◆ **Actions to take**
1: According to the blog post, in which class had the writer spent time that semester discussing rape culture and violence against women?
2: From the blog post, transcribe the part that begins at the words containing "The question then" and stop after "organized sexuality (74)?".

◆ **Text provided**
Oh bother: Just accept it

I saw this commercial earlier today and felt compelled to post it here.

I am bothered by how masculinity functions in this clip (just accept it = wimp = emasculation) and how that emasculation is explicitly tied to/caused by the annoying girlfriend. After watching the clip, I typed in “Ally bank just accept it” and found the following comment at the top of the 4th link on the list (on the message board for forumscommercialsihate.com:

Just saw this new ad, surprised I found the vid. So starts out fine, blah blah blah… cut to 0:47 sec… and another bitch wife/girlfriend getting ready to chastise another nut-less man for not accepting the $3.00 fee. Bitch, I wouldn’t accept either and I’d make you pay for the tickets. Also, most to all theaters take card, why the F* are you getting out cash; it better be for hit you take out on this twat! Grrrr!!

Really? Having spent some time this semester in my feminist debates class discussing rape culture/violence against women I’m extremely bothered by this comment (to say the least) and this commercial. Sure this commercial isn’t explicitly encouraging men to do violence to women, but it is tapping into a deeper belief that woman emasculate men and deserve to be punished (violently) for it. Oh bother! (and don’t even get me started on the implications of this policing of masculinity for those who identify as male…)

On privilege

In the past 24 hours, I’ve encountered several online discussions about privilege (especially, but not exclusively white privilege). I want to archive these conversations for future reflection.

Encounter One: Scrolling through my politics of sex course blog from last semester last night, I came across my lecture notes on privilege. Here they are:

Today’s topic for discussion is privilege and oppression. This is a continuation of our discussion on Monday about heteronormativity and straight thinking. Ingraham writes:

The question then becomes not whether heterosexuality is natural, and therefore ‘normal’, but, rather how do cultural meaning systems work to normalize and institutionalize heterosexuality? And, more importantly, what interests are served by these processes? In other words, who benefits from the ways we’ve named, defined, and organized sexuality (74)?

◆ **Available data**
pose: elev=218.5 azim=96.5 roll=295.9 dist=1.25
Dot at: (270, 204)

◆ **Answers to the problems**
1: A feminist debates class.

2:
The question then becomes not whether heterosexuality is natural, and therefore ‘normal’, but, rather how do cultural meaning systems work to normalize and institutionalize heterosexuality? And, more importantly, what interests are served by these processes? In other words, who benefits from the ways we’ve named, defined, and organized sexuality (74)?